─── Supplied records

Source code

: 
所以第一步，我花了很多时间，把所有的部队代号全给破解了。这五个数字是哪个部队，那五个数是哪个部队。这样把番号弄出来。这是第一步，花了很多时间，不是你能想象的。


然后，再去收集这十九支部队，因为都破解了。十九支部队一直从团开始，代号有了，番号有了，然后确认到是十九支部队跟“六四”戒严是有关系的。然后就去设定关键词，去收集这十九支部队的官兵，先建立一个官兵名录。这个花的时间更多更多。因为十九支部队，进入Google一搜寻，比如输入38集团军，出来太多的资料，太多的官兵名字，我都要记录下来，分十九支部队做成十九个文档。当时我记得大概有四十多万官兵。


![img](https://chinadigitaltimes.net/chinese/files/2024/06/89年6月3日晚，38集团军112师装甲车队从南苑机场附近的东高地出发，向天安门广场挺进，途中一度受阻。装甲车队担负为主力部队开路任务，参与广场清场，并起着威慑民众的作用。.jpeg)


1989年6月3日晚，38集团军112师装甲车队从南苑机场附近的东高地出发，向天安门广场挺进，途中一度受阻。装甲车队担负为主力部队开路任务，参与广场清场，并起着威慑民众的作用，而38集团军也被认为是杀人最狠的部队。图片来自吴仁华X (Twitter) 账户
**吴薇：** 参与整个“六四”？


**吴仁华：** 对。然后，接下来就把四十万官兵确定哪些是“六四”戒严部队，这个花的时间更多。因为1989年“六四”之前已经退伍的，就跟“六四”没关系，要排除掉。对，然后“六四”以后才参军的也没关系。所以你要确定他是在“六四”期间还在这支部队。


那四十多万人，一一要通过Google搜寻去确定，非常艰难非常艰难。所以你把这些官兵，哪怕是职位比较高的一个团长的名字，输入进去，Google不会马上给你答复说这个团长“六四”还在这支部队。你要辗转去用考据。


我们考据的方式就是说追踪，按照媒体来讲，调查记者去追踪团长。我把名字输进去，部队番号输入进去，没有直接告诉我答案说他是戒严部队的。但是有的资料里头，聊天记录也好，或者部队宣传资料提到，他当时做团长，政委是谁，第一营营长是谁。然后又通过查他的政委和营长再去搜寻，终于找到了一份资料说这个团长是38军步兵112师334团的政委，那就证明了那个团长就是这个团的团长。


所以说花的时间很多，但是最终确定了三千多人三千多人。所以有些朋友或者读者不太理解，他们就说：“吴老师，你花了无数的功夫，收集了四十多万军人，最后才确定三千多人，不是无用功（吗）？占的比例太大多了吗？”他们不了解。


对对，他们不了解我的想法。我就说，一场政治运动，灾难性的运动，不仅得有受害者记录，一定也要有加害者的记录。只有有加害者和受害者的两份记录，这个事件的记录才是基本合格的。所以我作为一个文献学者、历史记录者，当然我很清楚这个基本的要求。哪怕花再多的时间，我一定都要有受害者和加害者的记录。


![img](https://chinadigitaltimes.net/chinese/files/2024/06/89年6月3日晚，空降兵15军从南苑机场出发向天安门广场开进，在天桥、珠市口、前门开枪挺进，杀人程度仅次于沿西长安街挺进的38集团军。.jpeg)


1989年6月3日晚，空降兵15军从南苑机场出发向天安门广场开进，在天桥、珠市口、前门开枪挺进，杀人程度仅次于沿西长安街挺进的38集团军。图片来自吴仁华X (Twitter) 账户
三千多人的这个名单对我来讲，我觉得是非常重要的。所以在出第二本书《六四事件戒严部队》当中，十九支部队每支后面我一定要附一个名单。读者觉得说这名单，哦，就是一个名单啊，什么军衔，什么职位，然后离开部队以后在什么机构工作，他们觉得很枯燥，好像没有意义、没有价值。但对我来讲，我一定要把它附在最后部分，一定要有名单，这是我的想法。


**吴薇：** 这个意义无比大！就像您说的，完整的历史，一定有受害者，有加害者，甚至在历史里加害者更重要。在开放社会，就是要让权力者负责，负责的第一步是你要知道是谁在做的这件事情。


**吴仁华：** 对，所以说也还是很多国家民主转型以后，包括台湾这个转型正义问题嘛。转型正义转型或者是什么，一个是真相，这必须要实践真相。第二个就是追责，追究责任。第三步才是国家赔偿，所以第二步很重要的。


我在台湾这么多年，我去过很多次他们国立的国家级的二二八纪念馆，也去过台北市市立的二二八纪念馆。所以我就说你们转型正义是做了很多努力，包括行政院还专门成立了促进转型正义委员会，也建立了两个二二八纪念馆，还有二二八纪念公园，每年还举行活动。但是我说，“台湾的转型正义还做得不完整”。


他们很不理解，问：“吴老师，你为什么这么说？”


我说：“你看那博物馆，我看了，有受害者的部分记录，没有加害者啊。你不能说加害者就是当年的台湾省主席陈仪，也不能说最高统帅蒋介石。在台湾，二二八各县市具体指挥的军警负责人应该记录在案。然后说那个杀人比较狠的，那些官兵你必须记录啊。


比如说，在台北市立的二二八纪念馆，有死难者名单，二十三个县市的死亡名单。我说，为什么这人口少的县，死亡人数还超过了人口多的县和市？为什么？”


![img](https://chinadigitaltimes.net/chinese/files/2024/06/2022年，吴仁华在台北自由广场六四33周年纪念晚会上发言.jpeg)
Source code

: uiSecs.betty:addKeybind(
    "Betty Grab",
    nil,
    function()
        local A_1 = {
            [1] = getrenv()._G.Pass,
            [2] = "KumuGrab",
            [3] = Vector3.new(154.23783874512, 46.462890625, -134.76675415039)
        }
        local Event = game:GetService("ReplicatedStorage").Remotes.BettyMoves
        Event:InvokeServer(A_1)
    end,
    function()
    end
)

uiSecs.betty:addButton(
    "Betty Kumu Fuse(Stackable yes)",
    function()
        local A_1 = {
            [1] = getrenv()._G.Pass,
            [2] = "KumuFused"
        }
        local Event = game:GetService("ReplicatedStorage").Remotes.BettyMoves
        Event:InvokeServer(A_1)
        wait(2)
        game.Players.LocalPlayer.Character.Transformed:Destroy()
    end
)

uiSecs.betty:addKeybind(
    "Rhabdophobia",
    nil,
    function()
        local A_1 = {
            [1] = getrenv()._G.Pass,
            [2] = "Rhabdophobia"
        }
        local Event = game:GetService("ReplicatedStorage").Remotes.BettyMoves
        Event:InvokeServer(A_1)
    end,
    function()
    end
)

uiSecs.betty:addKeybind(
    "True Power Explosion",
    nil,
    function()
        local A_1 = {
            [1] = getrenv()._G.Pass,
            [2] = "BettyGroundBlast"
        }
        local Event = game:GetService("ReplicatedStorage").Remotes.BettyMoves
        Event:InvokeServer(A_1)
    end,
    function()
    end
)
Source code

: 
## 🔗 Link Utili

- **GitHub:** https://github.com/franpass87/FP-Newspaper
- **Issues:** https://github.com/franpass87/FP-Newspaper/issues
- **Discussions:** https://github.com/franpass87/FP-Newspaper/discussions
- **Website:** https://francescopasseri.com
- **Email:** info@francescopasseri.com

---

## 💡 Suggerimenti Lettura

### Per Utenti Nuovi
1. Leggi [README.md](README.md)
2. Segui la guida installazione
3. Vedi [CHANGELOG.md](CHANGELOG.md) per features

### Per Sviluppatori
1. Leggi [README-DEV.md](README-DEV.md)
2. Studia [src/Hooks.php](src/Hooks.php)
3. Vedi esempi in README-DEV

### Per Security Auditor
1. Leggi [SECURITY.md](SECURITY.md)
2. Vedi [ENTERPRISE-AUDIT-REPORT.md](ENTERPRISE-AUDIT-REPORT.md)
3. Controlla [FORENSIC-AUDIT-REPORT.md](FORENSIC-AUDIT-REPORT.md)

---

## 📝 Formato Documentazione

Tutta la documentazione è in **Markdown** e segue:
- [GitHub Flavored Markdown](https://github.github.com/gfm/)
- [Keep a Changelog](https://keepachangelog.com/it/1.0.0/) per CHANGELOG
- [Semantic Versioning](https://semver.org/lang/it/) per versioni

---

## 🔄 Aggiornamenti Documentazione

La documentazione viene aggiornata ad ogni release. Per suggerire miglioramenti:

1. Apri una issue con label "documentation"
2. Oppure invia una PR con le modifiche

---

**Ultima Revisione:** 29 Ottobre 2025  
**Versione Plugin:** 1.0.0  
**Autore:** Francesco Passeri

──────

** Description of the task **
Among the lines above, find those that contain the word "Vedi" and copy them.

** The completed task **
3. Vedi [CHANGELOG.md](CHANGELOG.md) per features
3. Vedi esempi in README-DEV
2. Vedi [ENTERPRISE-AUDIT-REPORT.md](ENTERPRISE-AUDIT-REPORT.md)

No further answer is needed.